Entró por una vía alterna cercana a la pista del aeropuerto Olaya
Herrera. Era un camión corriente de cabina amarilla, acostumbrado a cargar
cebollas desde Ocaña o papa desde Samacá. Tenía encima un contenedor blanco con
pequeño golpe en una de sus esquinas superiores. Solo dos letras negras le
concedían al camión y su carga un aire de importancia, un valor más allá de esa
apariencia de acarreo corriente: UN. Me quedé mirando el camión con asombro,
nadie entre los pasajeros que caminaban a tomar sus vuelos reparó en el
contenedor blanco y las dos letras escuetas. La avalancha de noticias, muertos,
negociaciones fallidas, experiencias personales, cháchara política, elecciones,
secuestros, ajusticiamientos y discursos que me suscitó la imagen, impidió que sacara
el teléfono a tiempo para tomar la foto de ese momento insignificante de un
hecho significativo. Una parte de las armas de las Farc pasaban a mi lado
camino a la fundición definitiva. Hasta hace poco esa caravana de camiones era
una ficción, un anhelo viejo y esquivo. Es seguro que ese mismo camión estuvo
parado en un retén guerrillero en Valdivia, San Francisco o Yarumal hace unos
años.
Pensé en la paloma de la paz de las épocas de Belisario, pintada en una
calle del barrio Santa Fe en Medellín, que sobrevive desde el 26 de agosto de
1984. En la masacre de Segovia en 1988 de la que salvó la alcaldesa de la época
Rita Tobón y que dejó 43 muertos. En los tiempos ya lejanos en los que José Obdulio
Gaviria era un dirigente de izquierda con el movimiento Firmes. Recordé, por supuesto,
las cruentas tomas de las Farc en los noventa -Miraflores, La Uribe, Puerto
Príncipe, Patascoy y Mitú- que dejaron cientos de uniformados muertos y una lista
de 245 soldados y policías secuestrados, quienes sufrieron durante años el tire
y afloje de acuerdos humanitarios, canjes, liberaciones unilaterales y actos de
buena voluntad. Eran los tiempos en los que Fabio Valencia Cossio, como
presidente del Congreso, proponía una ley de canje y el presidente Pastrana
decía estar listo para apoyar la iniciativa. Años antes, en 1997 durante el
gobierno Samper, ya se había dado un canje luego del despeje de más de 13.000
kilómetros por parte del ejército en Caquetá. En ese momento las palabras
negociación y conciliación tenían un valor especial.

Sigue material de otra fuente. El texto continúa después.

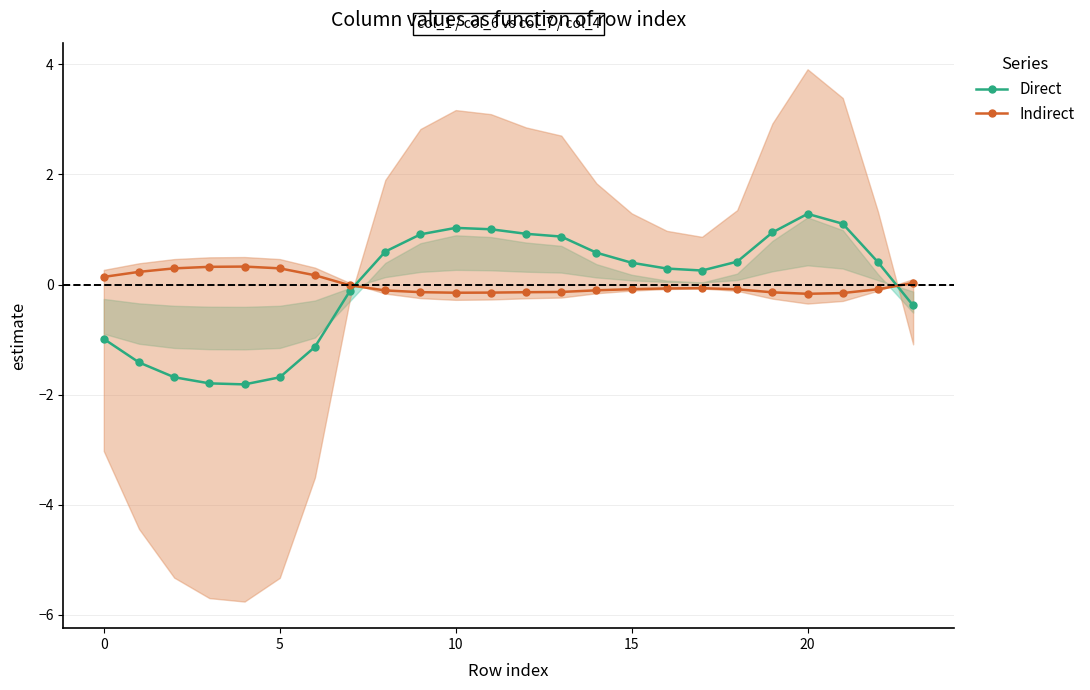

In Direct, how many points are higher than both neighbors (excluding endpoints)?

2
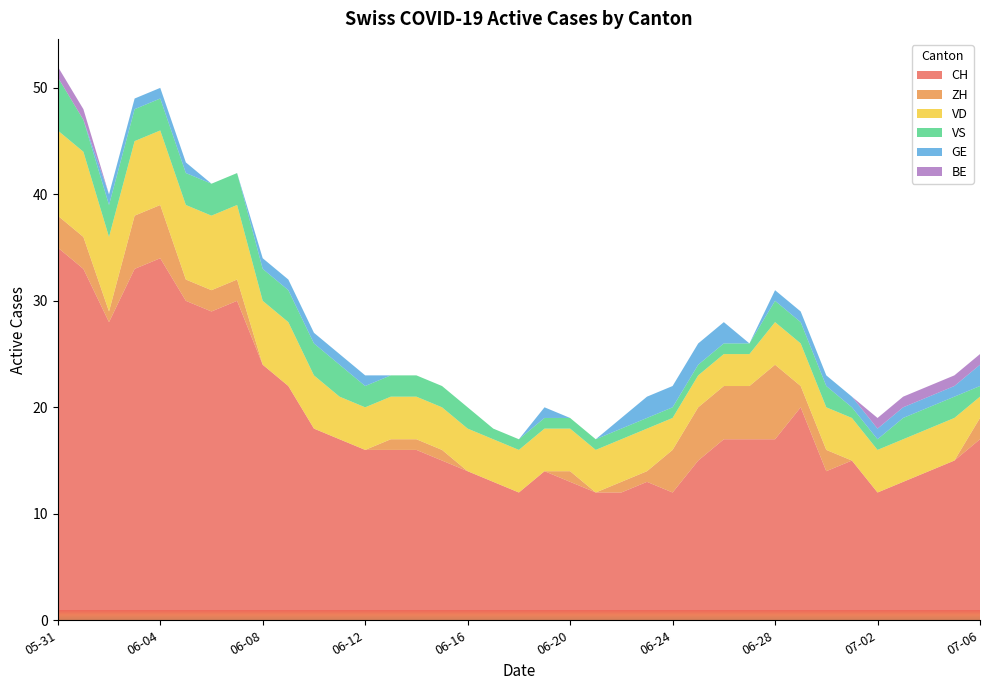

Reading left to right, list all the values displayed in this chart.

CH: 35	33	28	33	34	30	29	30	24	22	18	17	16	16	16	15	14	13	12	14	13	12	12	13	12	15	17	17	17	20	14	15	12	13	14	15	17
ZH: 3	3	1	5	5	2	2	2	0	0	0	0	0	1	1	1	0	0	0	0	1	0	1	1	4	5	5	5	7	2	2	0	0	0	0	0	2
VD: 8	8	7	7	7	7	7	7	6	6	5	4	4	4	4	4	4	4	4	4	4	4	4	4	3	3	3	3	4	4	4	4	4	4	4	4	2
VS: 5	3	3	3	3	3	3	3	3	3	3	3	2	2	2	2	2	1	1	1	1	1	1	1	1	1	1	1	2	2	2	1	1	2	2	2	1
GE: 0	0	1	1	1	1	0	0	1	1	1	1	1	0	0	0	0	0	0	1	0	0	1	2	2	2	2	0	1	1	1	1	1	1	1	1	2
BE: 1	1	0	0	0	0	0	0	0	0	0	0	0	0	0	0	0	0	0	0	0	0	0	0	0	0	0	0	0	0	0	0	1	1	1	1	1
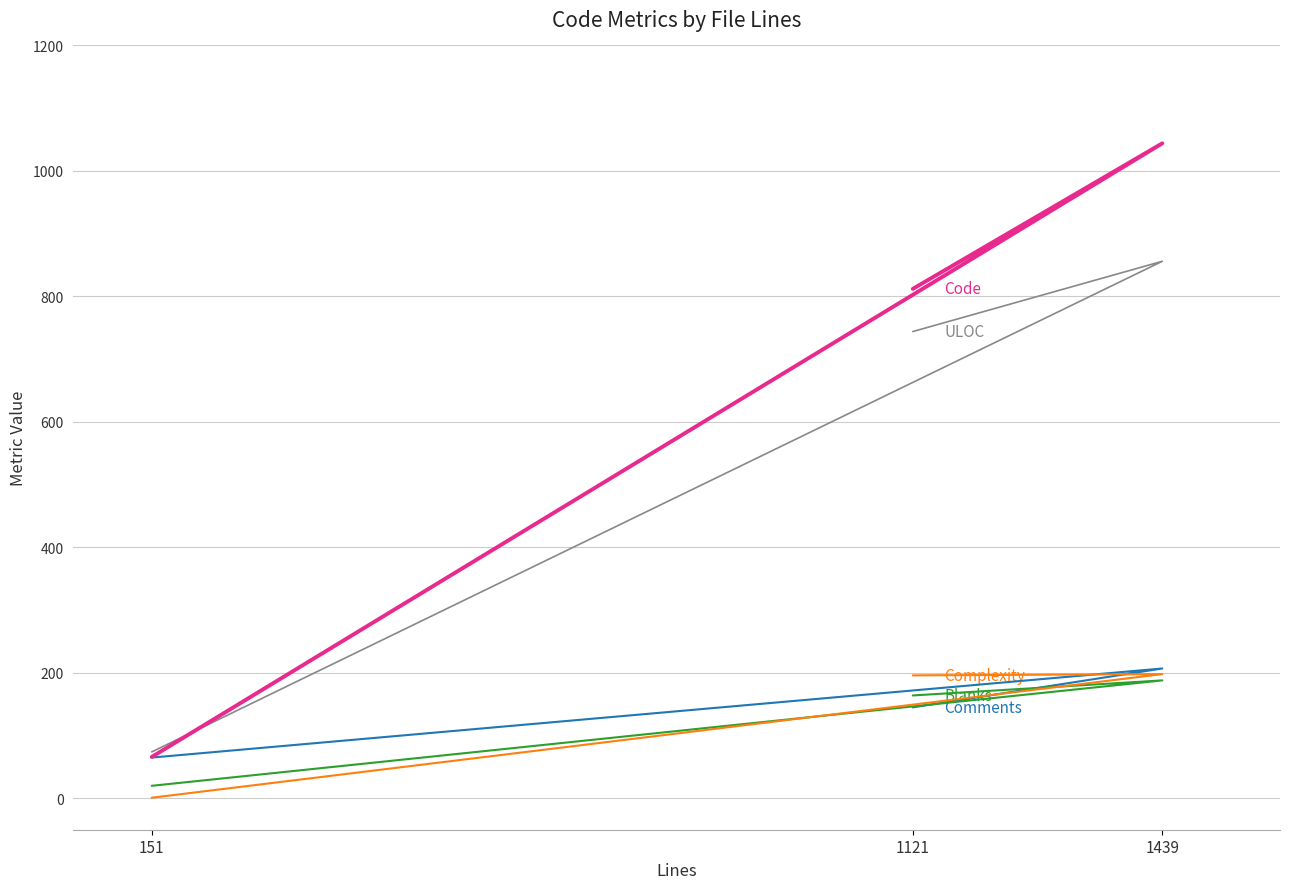

At which category is the sum across all series the highest?

1439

El camión se parqueó al lado de dos grandes helicópteros que de inmediato
recordaban la Operación Jaque y el gran momento de la Seguridad Democrática en
los gobiernos sucesivos de Álvaro Uribe. Fue la efervescencia ciudadana frente
a los abusos de las Farc y muy seguramente el impulso para que el presidente y
sus cercanos pensaran que sin ellos todo era hecatombe. Los triunfos sobre las
Farc implicaban también riesgos para el Estado. Fue imposible no recordar los
27 muertos de El Cartucho el 7 de agosto del 2002, durante la posesión de Uribe,
cuando las Farc-Ep mataron a algunos de los integrantes del pueblo más débil de
la capital. Cilindros iban y venían. No hablamos de caletas en manos de la ONU
sino de nuevas formas del terror: tatucos contra las cornisas de la Casa de
Nariño. Eran los tiempos en los que Uribe, con un mes largo en el gobierno,
decía frente a la Asamblea General de Naciones Unidas: “El compromiso de mi
gobierno en materia de seguridad no se opone al diálogo. Al contrario, lo
desea. Por eso hemos pedido la gestión de buenos oficios de Naciones Unidas…”
Ay, otra vez esas dos letras sencillas: UN.
Me quedé mirando al camión por la ventanilla del avión que ya carreteaba.
Mucho trabajo y sufrimiento detrás de ese feliz trasteo.